Yvette was cycling slowly along by Codnor Gate, past the lime quarries, when she saw the gipsy coming away from the door of a stone cottage. His cart stood there in the road. He was returning with his brooms and copper things, to the cart.

She got down from her bicycle. As she saw him, she loved with curious tenderness, the slim lines of his body in the green jersey, the turn of his silent face. She felt she knew him better than she knew anybody on earth, even Lucille, and belonged to him, in some way, for ever.

"Have you made anything new and nice?" she asked innocently, looking at his copper things.

"I don't think," he said, glancing back at her.

The desire was still there, still curious and naked, in his eyes. But it was more remote, the boldness was diminished. There was a tiny glint, as if he might dislike her. But this dissolved again, as he saw her looking among his bits of copper and brasswork. She searched them diligently.

There was a little oval brass plate, with a queer figure like a palm-tree beaten upon it.

"I like that," she said. "How much is it?"

"What you like," he said.

This made her nervous: he seemed off-hand, almost mocking.

"I'd rather you said," she told him, looking up at him.

"You give me what you like," he said.

"No!" she said, suddenly. "If you won't tell me I won't have it."

"All right," he said. "Two shilling."

She found half-a-crown, and he drew from his pocket a handful of silver, from which he gave her her sixpence.

"The old gipsy dreamed something about you," he said, looking at her with curious, searching eyes.

"Did she!" cried Yvette, at once interested. "What was it?"

"She said: Be braver in your heart, or you lose your game.
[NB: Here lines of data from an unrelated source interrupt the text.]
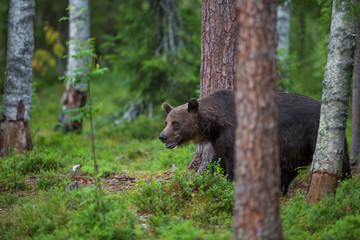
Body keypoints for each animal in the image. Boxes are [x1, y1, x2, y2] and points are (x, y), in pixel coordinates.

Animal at [159, 90, 350, 195]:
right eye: (166, 122)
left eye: (176, 123)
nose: (162, 136)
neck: (215, 124)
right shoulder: (219, 141)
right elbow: (217, 161)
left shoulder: (233, 135)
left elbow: (232, 165)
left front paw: (229, 186)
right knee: (288, 170)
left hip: (315, 132)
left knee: (341, 161)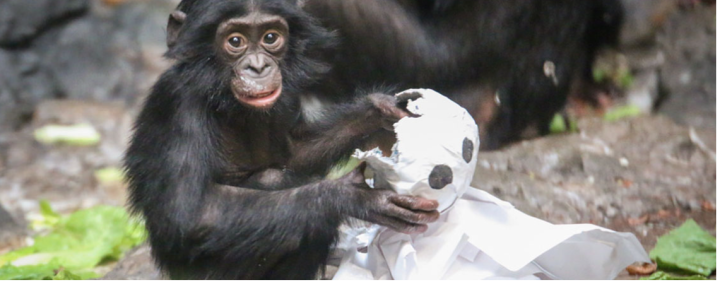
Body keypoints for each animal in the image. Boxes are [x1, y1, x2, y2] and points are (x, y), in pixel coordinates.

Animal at [124, 0, 438, 278]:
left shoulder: (286, 98)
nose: (258, 66)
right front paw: (352, 196)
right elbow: (191, 214)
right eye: (235, 41)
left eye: (271, 37)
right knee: (276, 185)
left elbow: (297, 154)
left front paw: (381, 110)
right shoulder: (177, 103)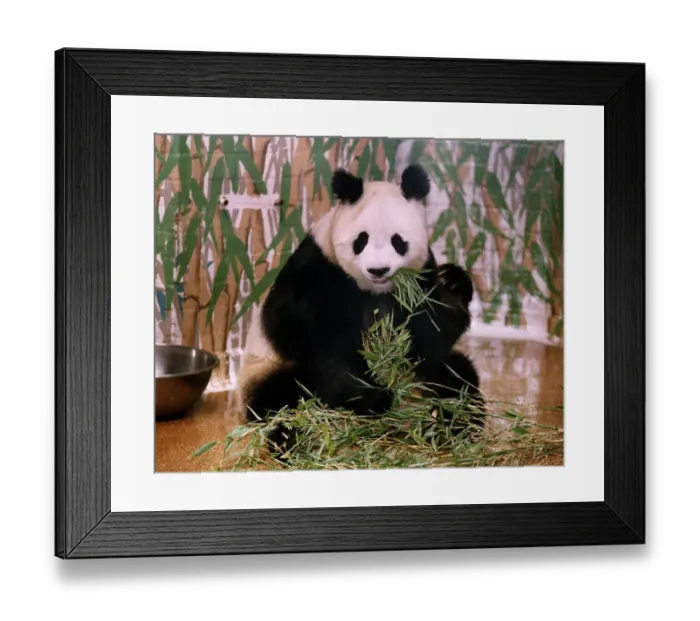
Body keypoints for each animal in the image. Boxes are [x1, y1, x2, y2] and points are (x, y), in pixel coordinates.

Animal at [235, 164, 484, 449]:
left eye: (398, 241)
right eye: (361, 240)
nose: (378, 270)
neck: (374, 290)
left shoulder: (419, 279)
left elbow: (429, 338)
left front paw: (450, 286)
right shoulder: (315, 272)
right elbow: (312, 339)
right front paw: (370, 396)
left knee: (458, 376)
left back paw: (453, 422)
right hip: (266, 368)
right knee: (279, 396)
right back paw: (293, 436)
She said it this way: Be braver in your body, or your luck will leave you. And she said as well: Listen for the voice of water."

Yvette was very much impressed.

"And what does it mean?" she asked.

"I asked her," he said. "She says she don't know."
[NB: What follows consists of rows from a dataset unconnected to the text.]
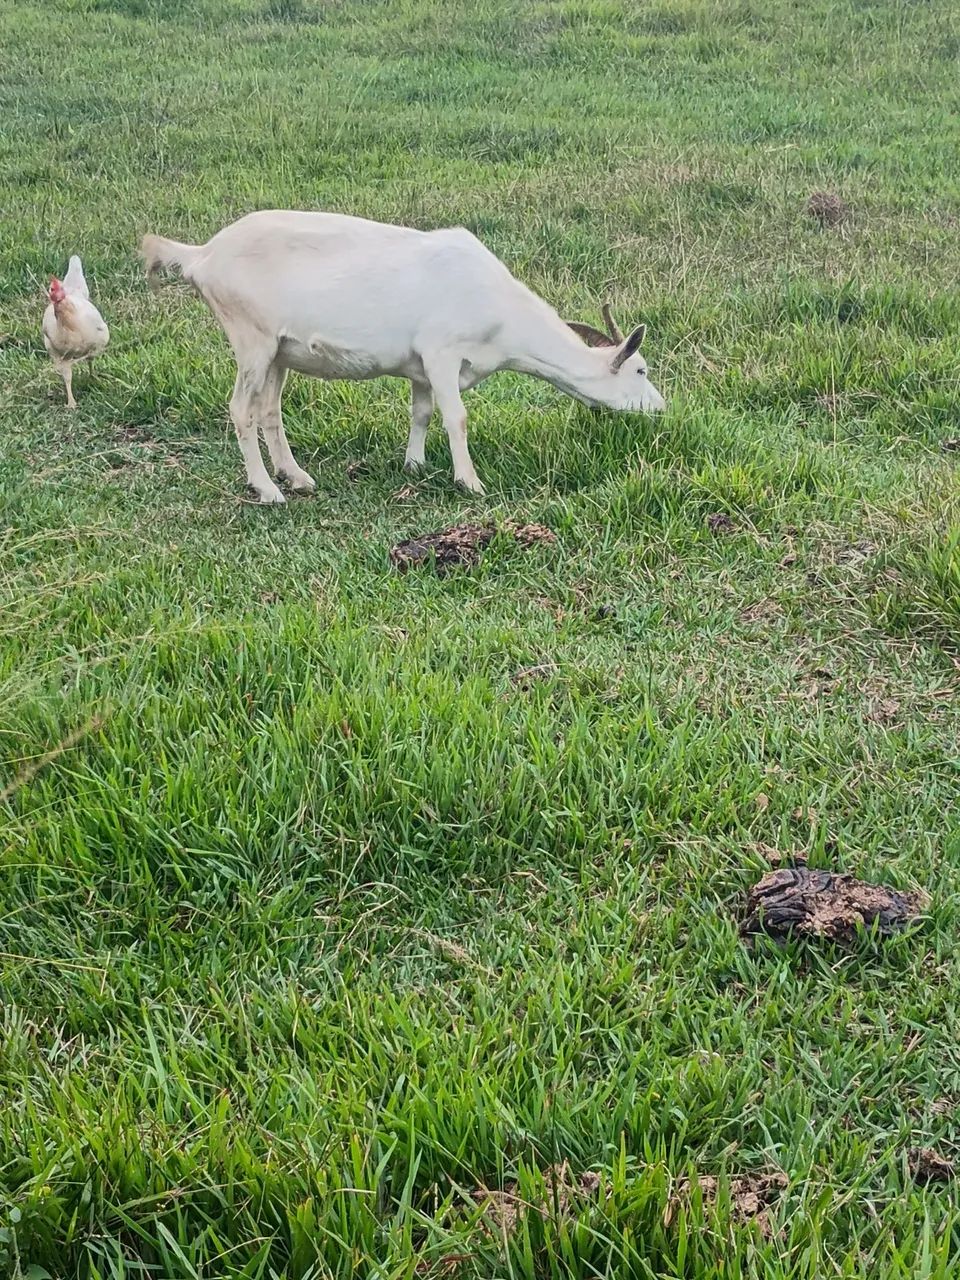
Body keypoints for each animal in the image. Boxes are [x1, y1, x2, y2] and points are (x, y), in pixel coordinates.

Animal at [141, 211, 665, 503]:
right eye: (640, 369)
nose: (661, 409)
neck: (499, 312)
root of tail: (202, 256)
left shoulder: (421, 366)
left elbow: (422, 412)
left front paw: (414, 465)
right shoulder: (442, 352)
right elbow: (456, 416)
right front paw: (469, 482)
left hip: (278, 351)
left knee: (269, 409)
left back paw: (297, 478)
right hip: (251, 336)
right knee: (240, 409)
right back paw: (267, 490)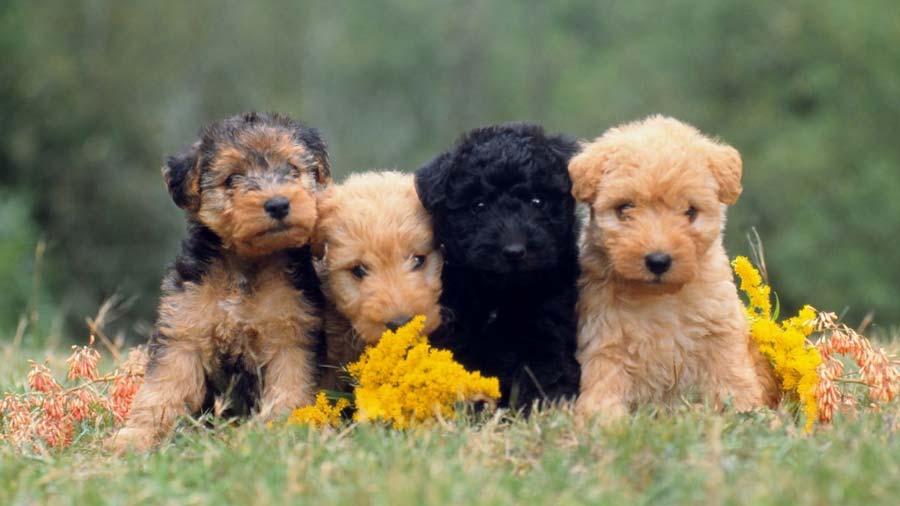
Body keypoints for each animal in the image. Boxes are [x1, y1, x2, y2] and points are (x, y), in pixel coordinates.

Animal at [111, 111, 330, 450]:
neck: (246, 266)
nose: (278, 204)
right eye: (231, 178)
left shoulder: (291, 337)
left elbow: (288, 391)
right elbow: (162, 390)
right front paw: (137, 436)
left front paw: (281, 433)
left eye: (293, 169)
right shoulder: (184, 333)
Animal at [416, 122, 584, 412]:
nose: (514, 251)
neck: (502, 294)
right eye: (478, 206)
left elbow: (545, 374)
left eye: (537, 202)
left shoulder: (546, 332)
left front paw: (544, 409)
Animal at [568, 116, 780, 422]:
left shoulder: (721, 331)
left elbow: (732, 378)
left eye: (690, 211)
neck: (660, 299)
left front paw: (751, 416)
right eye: (625, 208)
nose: (658, 261)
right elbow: (603, 388)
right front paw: (605, 422)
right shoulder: (605, 341)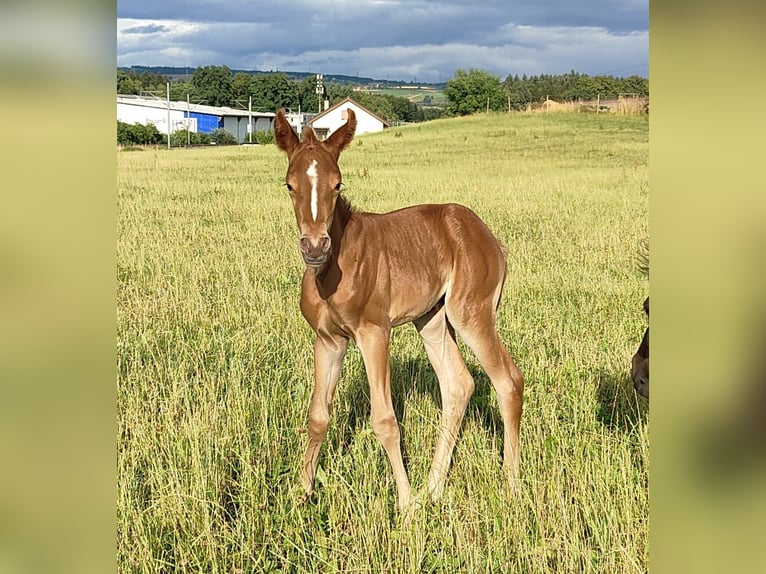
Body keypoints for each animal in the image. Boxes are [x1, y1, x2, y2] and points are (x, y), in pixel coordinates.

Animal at [272, 108, 524, 512]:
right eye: (289, 185)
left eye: (338, 184)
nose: (314, 247)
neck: (334, 268)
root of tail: (490, 237)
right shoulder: (328, 340)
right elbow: (318, 416)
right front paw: (301, 494)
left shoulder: (374, 332)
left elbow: (385, 420)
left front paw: (405, 505)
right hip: (432, 320)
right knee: (459, 385)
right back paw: (433, 488)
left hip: (471, 312)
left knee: (508, 382)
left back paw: (510, 486)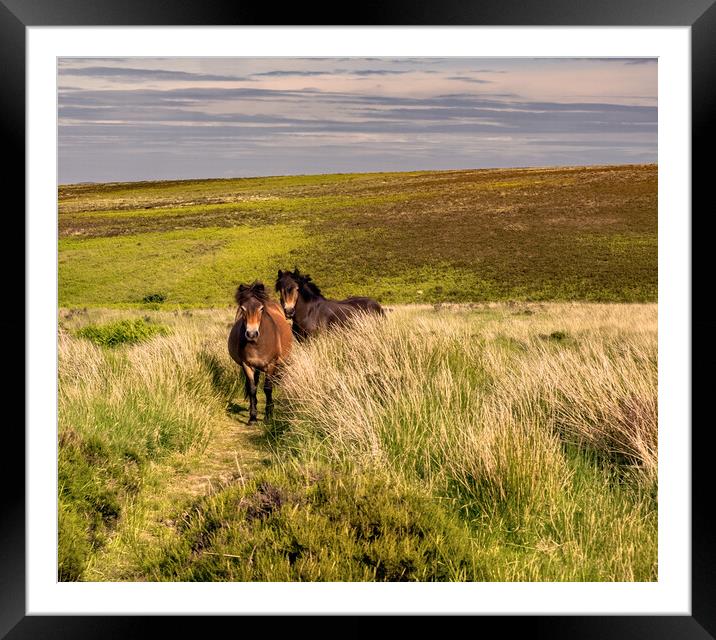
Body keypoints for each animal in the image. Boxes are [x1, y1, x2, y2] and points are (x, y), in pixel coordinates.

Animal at [225, 282, 290, 422]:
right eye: (243, 308)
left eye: (261, 308)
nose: (251, 334)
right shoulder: (247, 365)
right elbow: (252, 388)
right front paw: (253, 417)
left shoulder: (271, 364)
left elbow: (268, 388)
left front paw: (268, 415)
"Tell me again what it was," said Yvette.

"'Be braver in your body, or your luck will go.' And: 'Listen for the voice of water.'"

He looked in silence at her soft, pondering face. Something almost like a perfume seemed to flow from her young bosom direct to him, in a grateful connection.

"I'm to be braver in my body, and I'm to listen for the voice of water! All right!" she said. "I don't understand, but perhaps I shall."

She looked at him with clear eyes. Man or woman is made up of many selves. With one self, she loved this gipsy man. With many selves, she ignored him or had a distaste for him.

"You're not coming up to the Head no more?" he asked.

Again she looked at him absently.

"Perhaps I will," she said, "some time. Some time!"

"Spring weather!" he said, smiling faintly and glancing round at the sun. "We're going to break camp soon, and go away."

"When?" she said.

"Perhaps next week."

"Where to?"

Again he made a move with his head.

"Perhaps up north," he said.

She looked at him.

"All right!" she said. "Perhaps I will come up before you go, and say goodbye! to your wife and to the old woman who sent me the message."